One Friday evening as we played Batman: Talisman I twisted a tree to life. Formed from 13 strands of wire of approximately 12-inches in length, the tree takes shape by folding them in half and twisting the loop created into the trunk of the tree. The loop created is cut into the roots and the longer tendrils are twisted into limbs and branches to form the crown of the tree.
As you can see in the picture, I used one of my Armstrong sample tiles to make a base for the roots and glued it in place with some Loctite Gel Glue. The idea is to form irregular surfaces to cover and create the illusion of a real trunk, roots and limbs. The crown will kind of solve itself when the canopy is applied later.
The Ground and Bark
Once you have a "skeleton" for the tree, it's time to add the skin. To do this there are a number of ways. You can use liquid latex. You can apply green putty or green stuff. I chose to do the super glue and baking soda method. You've probably seen my work with this insta-cure method before on Frulla Krung and other Frost Giants.
I use super thin, insta-cure cyanoacrylate (super glue) that allows it to run well over the wires and base and then coat that with the baking soda. The squeeze bottle, shown in the background, allows me to apply it as a wind blown sediment or just to dust it over the glue. The opposite can be done where you make a pile of baking soda or fill the crevice you want covered and apply the super glue carefully so you don't get an impact crater. Of course, maybe you want impact craters.

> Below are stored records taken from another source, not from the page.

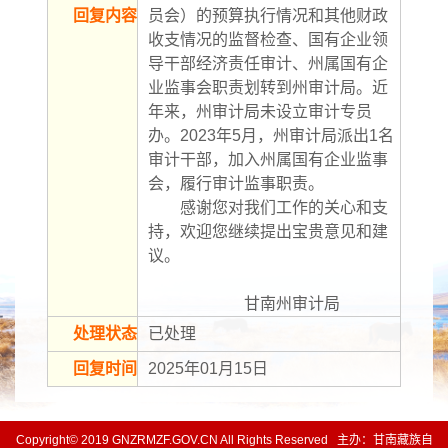
回复内容
员会）的预算执行情况和其他财政
收支情况的监督检查、国有企业领
导干部经济责任审计、州属国有企
业监事会职责划转到州审计局。近
年来，州审计局未设立审计专员
办。2023年5月，州审计局派出1名
审计干部，加入州属国有企业监事
会，履行审计监事职责。
        感谢您对我们工作的关心和支
持，欢迎您继续提出宝贵意见和建
议。 
                        甘南州审计局
处理状态
已处理
回复时间
2025年01月15日
Copyright© 2019 GNZRMZF.GOV.CN All Rights Reserved 主办：甘南藏族自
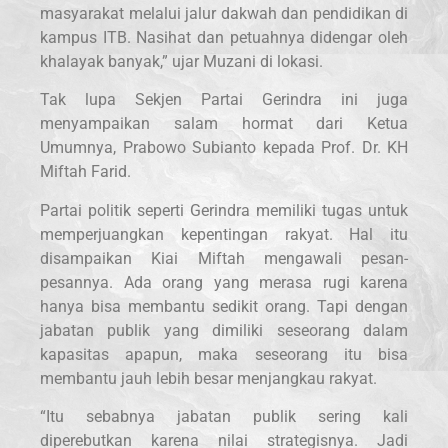
masyarakat melalui jalur dakwah dan pendidikan di
kampus ITB. Nasihat dan petuahnya didengar oleh
khalayak banyak,” ujar Muzani di lokasi.
Tak lupa Sekjen Partai Gerindra ini juga
menyampaikan salam hormat dari Ketua
Umumnya, Prabowo Subianto kepada Prof. Dr. KH
Miftah Farid.
Partai politik seperti Gerindra memiliki tugas untuk
memperjuangkan kepentingan rakyat. Hal itu
disampaikan Kiai Miftah mengawali pesan-
pesannya. Ada orang yang merasa rugi karena
hanya bisa membantu sedikit orang. Tapi dengan
jabatan publik yang dimiliki seseorang dalam
kapasitas apapun, maka seseorang itu bisa
membantu jauh lebih besar menjangkau rakyat.
“Itu sebabnya jabatan publik sering kali
diperebutkan karena nilai strategisnya. Jadi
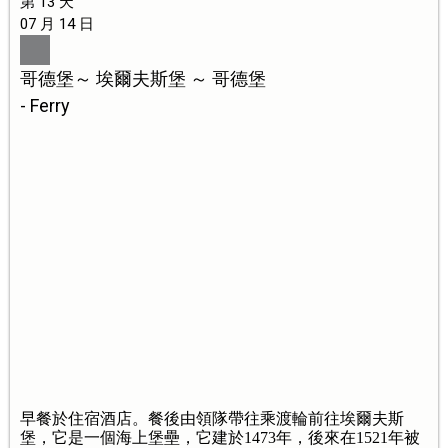
第 13 天
07 月 14 日
哥德堡～ 埃爾夫斯堡 ～ 哥德堡
- Ferry
早餐於住宿酒店。餐後由領隊帶往乘渡輪前往埃爾夫斯
堡，它是一個海上堡壘，它建於1473年，後來在1521年被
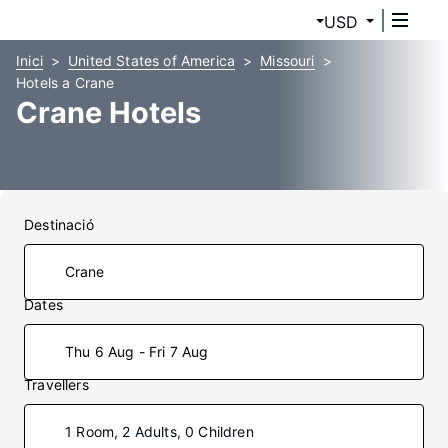
USD
Inici
United States of America
Missouri
Hotels a Crane
Crane Hotels
Destinació
Dates
Thu 6 Aug - Fri 7 Aug
Travellers
1 Room, 2 Adults, 0 Children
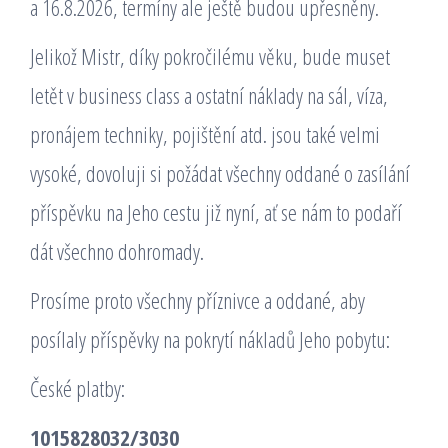
a 16.8.2026, termíny ale ještě budou upřesněny.
Jelikož Mistr, díky pokročilému věku, bude muset
letět v business class a ostatní náklady na sál, víza,
pronájem techniky, pojištění atd. jsou také velmi
vysoké, dovoluji si požádat všechny oddané o zasílání
příspěvku na Jeho cestu již nyní, ať se nám to podaří
dát všechno dohromady.
Prosíme proto všechny příznivce a oddané, aby
posílaly příspěvky na pokrytí nákladů Jeho pobytu:
České platby:
1015828032/3030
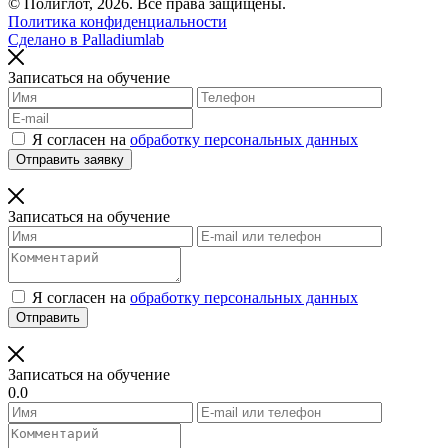
© Полиглот, 2026. Все права защищены.
Политика конфиденциальности
Сделано в
Palladiumlab
Записаться на
обучение
Я согласен на
обработку персональных данных
Отправить заявку
Записаться на
обучение
Я согласен на
обработку персональных данных
Отправить
Записаться на
обучение
0
.0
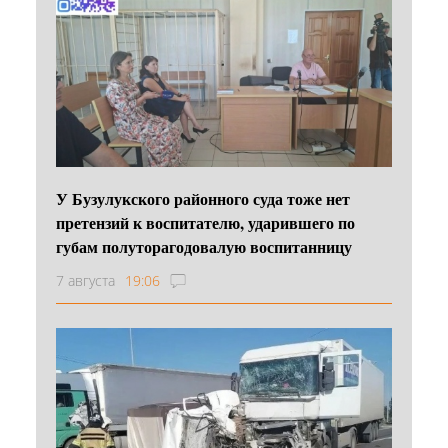
У Бузулукского районного суда тоже нет
претензий к воспитателю, ударившего по
губам полуторагодовалую воспитанницу
7 августа
19:06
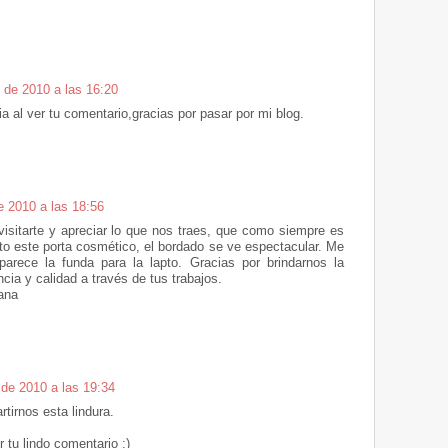
 de 2010 a las 16:20
 al ver tu comentario,gracias por pasar por mi blog.
e 2010 a las 18:56
visitarte y apreciar lo que nos traes, que como siempre es
to este porta cosmético, el bordado se ve espectacular. Me
rece la funda para la lapto. Gracias por brindarnos la
ncia y calidad a través de tus trabajos.
ana
 de 2010 a las 19:34
tirnos esta lindura.
r tu lindo comentario ;)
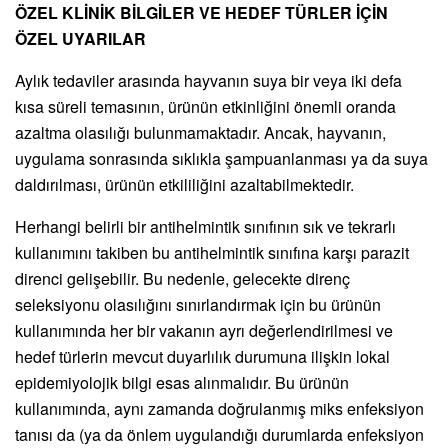
ÖZEL KLİNİK BİLGİLER VE HEDEF TÜRLER İÇİN
ÖZEL UYARILAR
Aylık tedaviler arasında hayvanın suya bir veya iki defa
kısa süreli temasının, ürünün etkinliğini önemli oranda
azaltma olasılığı bulunmamaktadır. Ancak, hayvanın,
uygulama sonrasında sıklıkla şampuanlanması ya da suya
daldırılması, ürünün etkililiğini azaltabilmektedir.
Herhangi belirli bir antihelmintik sınıfının sık ve tekrarlı
kullanımını takiben bu antihelmintik sınıfına karşı parazit
direnci gelişebilir. Bu nedenle, gelecekte direnç
seleksiyonu olasılığını sınırlandırmak için bu ürünün
kullanımında her bir vakanın ayrı değerlendirilmesi ve
hedef türlerin mevcut duyarlılık durumuna ilişkin lokal
epidemiyolojik bilgi esas alınmalıdır. Bu ürünün
kullanımında, aynı zamanda doğrulanmış miks enfeksiyon
tanısı da (ya da önlem uygulandığı durumlarda enfeksiyon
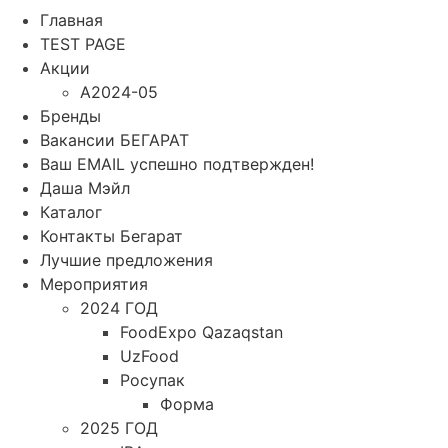
Главная
TEST PAGE
Акции
A2024-05
Бренды
Вакансии БЕГАРАТ
Ваш EMAIL успешно подтвержден!
Даша Мэйл
Каталог
Контакты Бегарат
Лучшие предложения
Мероприятия
2024 ГОД
FoodExpo Qazaqstan
UzFood
Росупак
Форма
2025 ГОД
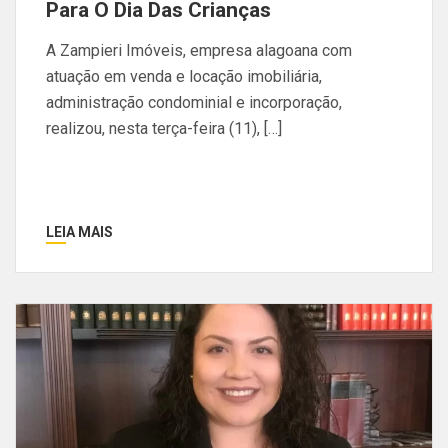
Para O Dia Das Crianças
A Zampieri Imóveis, empresa alagoana com
atuação em venda e locação imobiliária,
administração condominial e incorporação,
realizou, nesta terça-feira (11), […]
LEIA MAIS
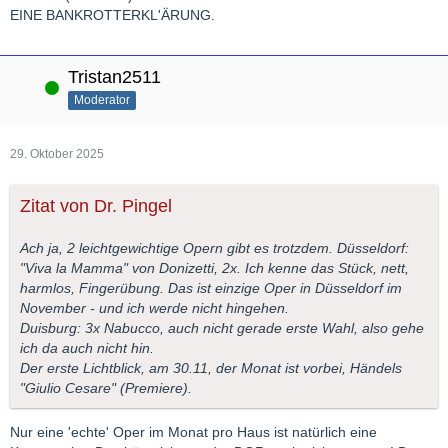
EINE BANKROTTERKL'ÄRUNG.
Tristan2511
Online
Moderator
29. Oktober 2025
Zitat von Dr. Pingel
Ach ja, 2 leichtgewichtige Opern gibt es trotzdem. Düsseldorf:
"Viva la Mamma" von Donizetti, 2x. Ich kenne das Stück, nett,
harmlos, Fingerübung. Das ist einzige Oper in Düsseldorf im
November - und ich werde nicht hingehen.
Duisburg: 3x Nabucco, auch nicht gerade erste Wahl, also gehe
ich da auch nicht hin.
Der erste Lichtblick, am 30.11, der Monat ist vorbei, Händels
"Giulio Cesare" (Premiere).
Nur eine 'echte' Oper im Monat pro Haus ist natürlich eine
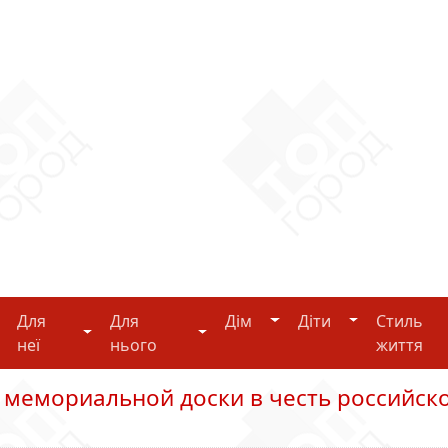
Дім
Діти
Для
Для
Дім
Діти
Стиль
i-tech
Для неї
Для нього
неї
нього
життя
 мемориальной доски в честь российск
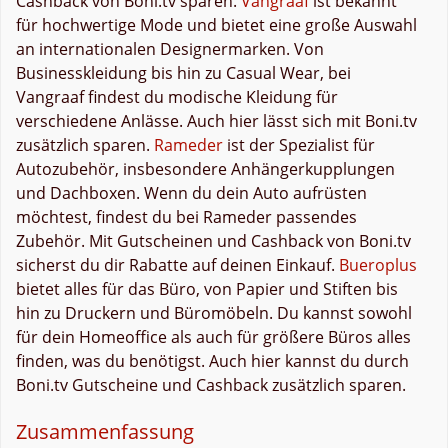
Cashback von Boni.tv sparen.
Vangraaf
ist bekannt
für hochwertige Mode und bietet eine große Auswahl
an internationalen Designermarken. Von
Businesskleidung bis hin zu Casual Wear, bei
Vangraaf findest du modische Kleidung für
verschiedene Anlässe. Auch hier lässt sich mit Boni.tv
zusätzlich sparen.
Rameder
ist der Spezialist für
Autozubehör, insbesondere Anhängerkupplungen
und Dachboxen. Wenn du dein Auto aufrüsten
möchtest, findest du bei Rameder passendes
Zubehör. Mit Gutscheinen und Cashback von Boni.tv
sicherst du dir Rabatte auf deinen Einkauf.
Bueroplus
bietet alles für das Büro, von Papier und Stiften bis
hin zu Druckern und Büromöbeln. Du kannst sowohl
für dein Homeoffice als auch für größere Büros alles
finden, was du benötigst. Auch hier kannst du durch
Boni.tv Gutscheine und Cashback zusätzlich sparen.
Zusammenfassung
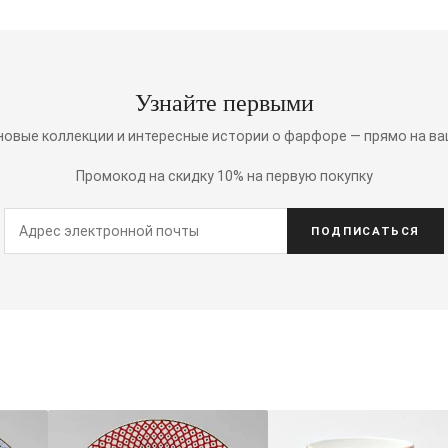
Узнайте первыми
 новые коллекции и интересные истории о фарфоре — прямо на ва
Промокод на скидку 10% на первую покупку
ПОДПИСАТЬСЯ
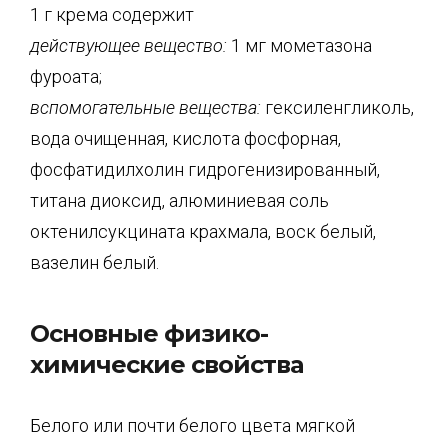
1 г крема содержит
действующее вещество:
1 мг мометазона
фуроата;
вспомогательные вещества:
гексиленгликоль,
вода очищенная, кислота фосфорная,
фосфатидилхолин гидрогенизированный,
титана диоксид, алюминиевая соль
октенилсукцината крахмала, воск белый,
вазелин белый.
Основные физико-
химические свойства
Белого или почти белого цвета мягкой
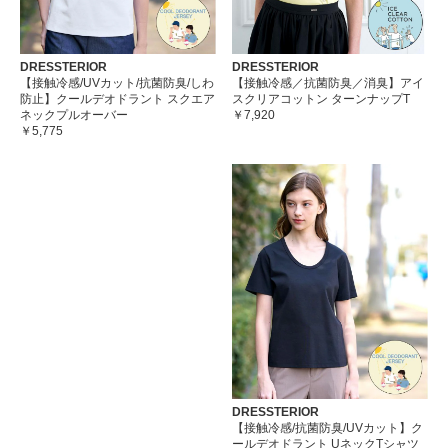
DRESSTERIOR
DRESSTERIOR
【接触冷感/UVカット/抗菌防臭/しわ
【接触冷感／抗菌防臭／消臭】アイ
防止】クールデオドラント スクエア
スクリアコットン ターンナップT
ネックプルオーバー
￥7,920
￥5,775
DRESSTERIOR
【接触冷感/抗菌防臭/UVカット】ク
ールデオドラント UネックTシャツ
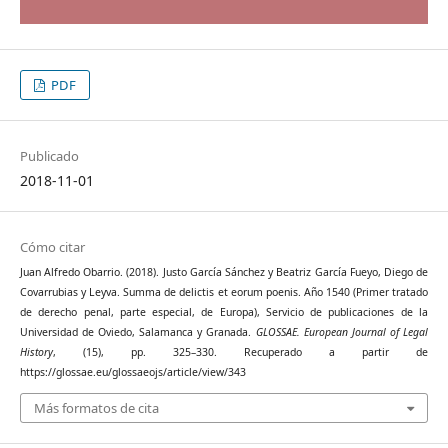
PDF
Publicado
2018-11-01
Cómo citar
Juan Alfredo Obarrio. (2018). Justo García Sánchez y Beatriz García Fueyo, Diego de
Covarrubias y Leyva. Summa de delictis et eorum poenis. Año 1540 (Primer tratado
de derecho penal, parte especial, de Europa), Servicio de publicaciones de la
Universidad de Oviedo, Salamanca y Granada.
GLOSSAE. European Journal of Legal
History
, (15), pp. 325–330. Recuperado a partir de
https://glossae.eu/glossaeojs/article/view/343
Más formatos de cita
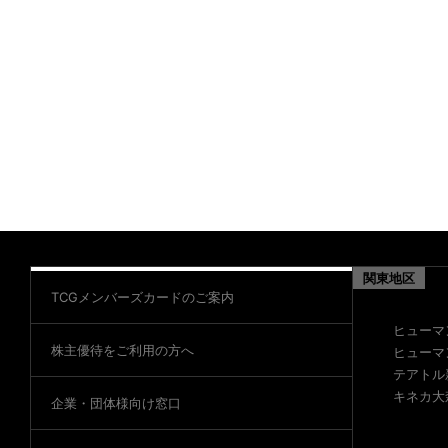
関東地区
TCGメンバーズカードのご案内
ヒューマ
株主優待をご利用の方へ
ヒューマ
テアトル
キネカ大
企業・団体様向け窓口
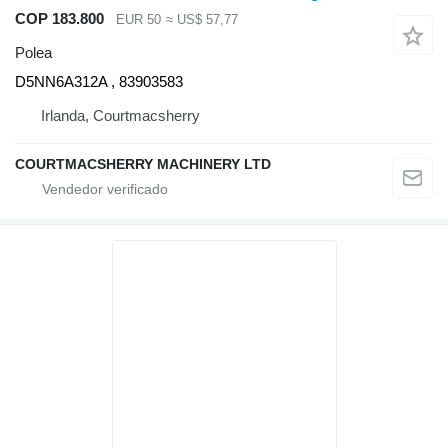
COP 183.800
EUR 50
≈ US$ 57,77
Polea
D5NN6A312A , 83903583
Irlanda, Courtmacsherry
COURTMACSHERRY MACHINERY LTD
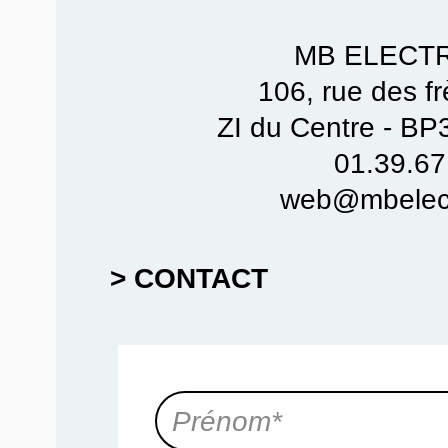
MB ELECT
106, rue des f
ZI du Centre - B
01.39.67
web@mbelect
> CONTACT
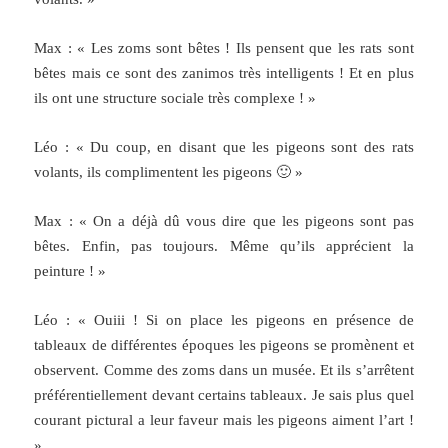
Max : « Les zoms sont bêtes ! Ils pensent que les rats sont
bêtes mais ce sont des zanimos très intelligents ! Et en plus
ils ont une structure sociale très complexe ! »
Léo : « Du coup, en disant que les pigeons sont des rats
volants, ils complimentent les pigeons 🙂 »
Max : « On a déjà dû vous dire que les pigeons sont pas
bêtes. Enfin, pas toujours. Même qu’ils apprécient la
peinture ! »
Léo : « Ouiii ! Si on place les pigeons en présence de
tableaux de différentes époques les pigeons se promènent et
observent. Comme des zoms dans un musée. Et ils s’arrêtent
préférentiellement devant certains tableaux. Je sais plus quel
courant pictural a leur faveur mais les pigeons aiment l’art !
»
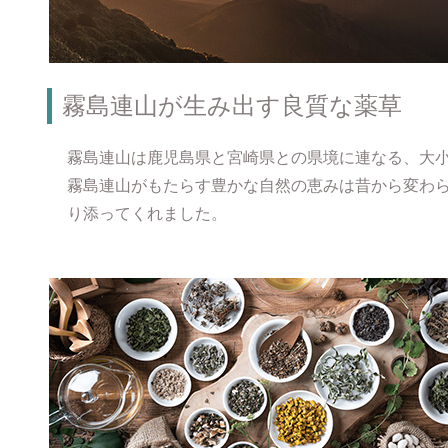
霧島連山が生み出す良質な薬草
霧島連山は鹿児島県と宮崎県との県境に連なる、大小
霧島連山がもたらす豊かな自然の恵みは昔から変わ
り添ってくれました。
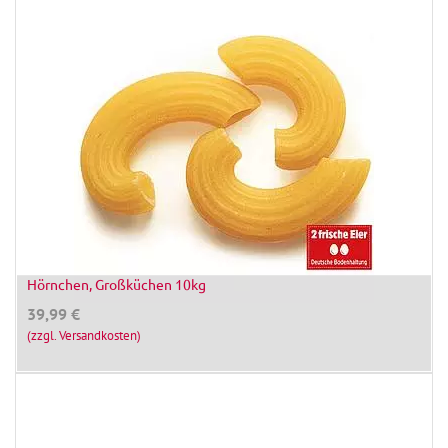
Hörnchen, Großküchen 10kg
39,99
€
(zzgl. Versandkosten)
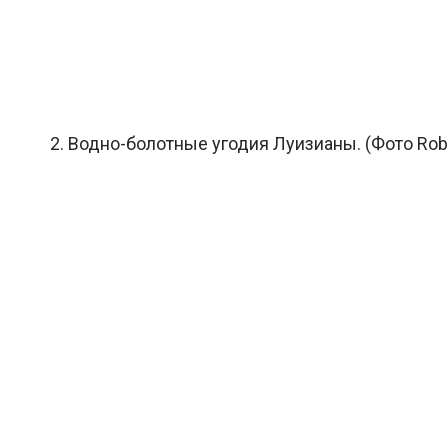
2. Водно-болотные угодия Луизианы. (Фото Robe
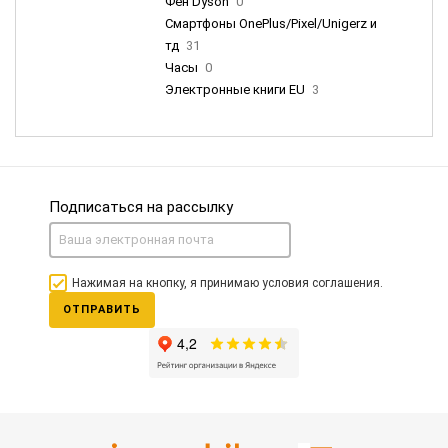
Фен Dyson
0
Смартфоны OnePlus/Pixel/Unigerz и
тд
31
Часы
0
Электронные книги EU
3
Подписаться на рассылку
Нажимая на кнопку, я принимаю условия соглашения.
ОТПРАВИТЬ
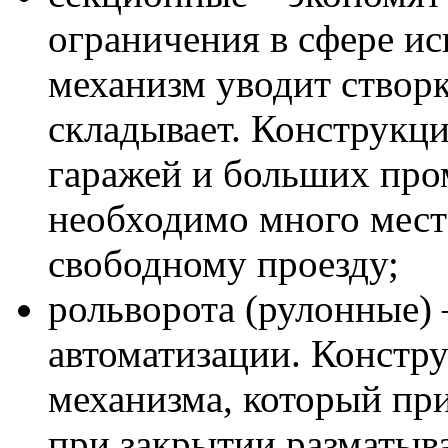
ограничения в сфере и
механизм уводит створк
складывает. Конструкци
гаражей и больших про
необходимо много мест
свободному проезду;
рольворота (рулонные)
автоматизации. Констру
механизма, который при
при закрытии разматыва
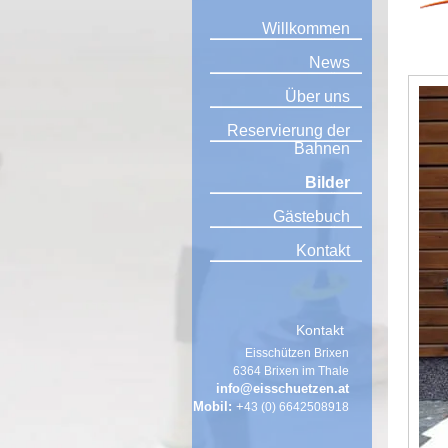
Willkommen
News
Über uns
Reservierung der
Bahnen
Bilder
Gästebuch
Kontakt
Kontakt
Eisschützen Brixen
6364 Brixen im Thale
info@eisschuetzen.at
Mobil:
+
43 (0) 6642508918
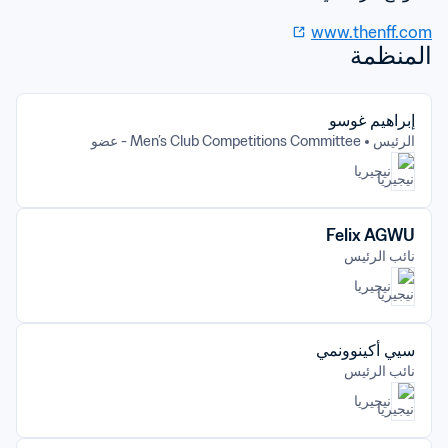
www.thenff.com
المنظمة
إبراهيم غوسو
الرئيس
Men’s Club Competitions Committee - عضو
نيجيريا
Felix AGWU
نائب الرئيس
نيجيريا
سيي أكينوونمي
نائب الرئيس
نيجيريا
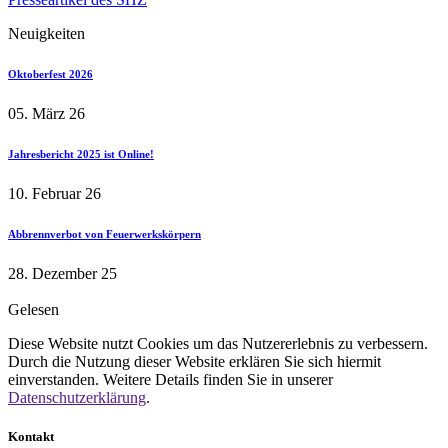
Neuigkeiten
Oktoberfest 2026
05. März 26
Jahresbericht 2025 ist Online!
10. Februar 26
Abbrennverbot von Feuerwerkskörpern
28. Dezember 25
Gelesen
Diese Website nutzt Cookies um das Nutzererlebnis zu verbessern.
Durch die Nutzung dieser Website erklären Sie sich hiermit
einverstanden. Weitere Details finden Sie in unserer
Datenschutzerklärung
.
Kontakt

As you can see above, the effect is quite "chilling." Be careful of fumes. It's still super glue. And super-thin super glue runs everywhere so I suggest putting down something you don't care about. I use box lids.
Once you have the coating applied to your liking, it's time to finalize the branches and make the crown. Here's where random is your friend. Twist the strands into limbs and then twist off the limbs into branches. You can create burls and broken limb ends by adding sharp turns with your pliers. In this case, I left the crown relatively open. It's a small, young tree after all.
You can see another much older tree in the works behind it below.
Our specimen is primed as well. I added curlicues at the ends of the branches to eat some excess wire and for extra hook points for the canopy.
The next step after this is to paint the trunk. I used a pair of FolkArt Pickling Washes to achieve this. The first was a dark gray, FolkArt Stormy Sky. To add body to the paint in order to help fill some of the wire gaps, I mixed in some Liquitex Matte Medium. Once the basecoat was applied. I drybrushed the trunk, roots and limbs with FolkArt Cottage White Pickling Wash mixed with some of the Stormy Sky mixture. This gave me a nice light ashen color to the bark.
The canopy is made from Woodland Scenics Tree Canopy Green and Yellow mixed with essentially some static grass I got off of Wish. I mixed them into my Hamilton Beech Grinder and ground them down further. You'll prolly have noted that there are some wires visibly still. This has been noted. I ran out of mixed canopy. I will be making another batch shortly to finish it. I used a spritz bottle of glue from Dollar Tree to apply the canopy. It worked really well. Once it was set, I used my favorite finish coat to solidify the canopy, Testors Dullcote.
That's where it's at as of now. As to next, I will be doing a wash of the canopy to add shading to the tree. That will carry down the trunk and roots. Then I will apply an umber paint to the ground and a mixture of cork and bark, ground down in my grinder, over that.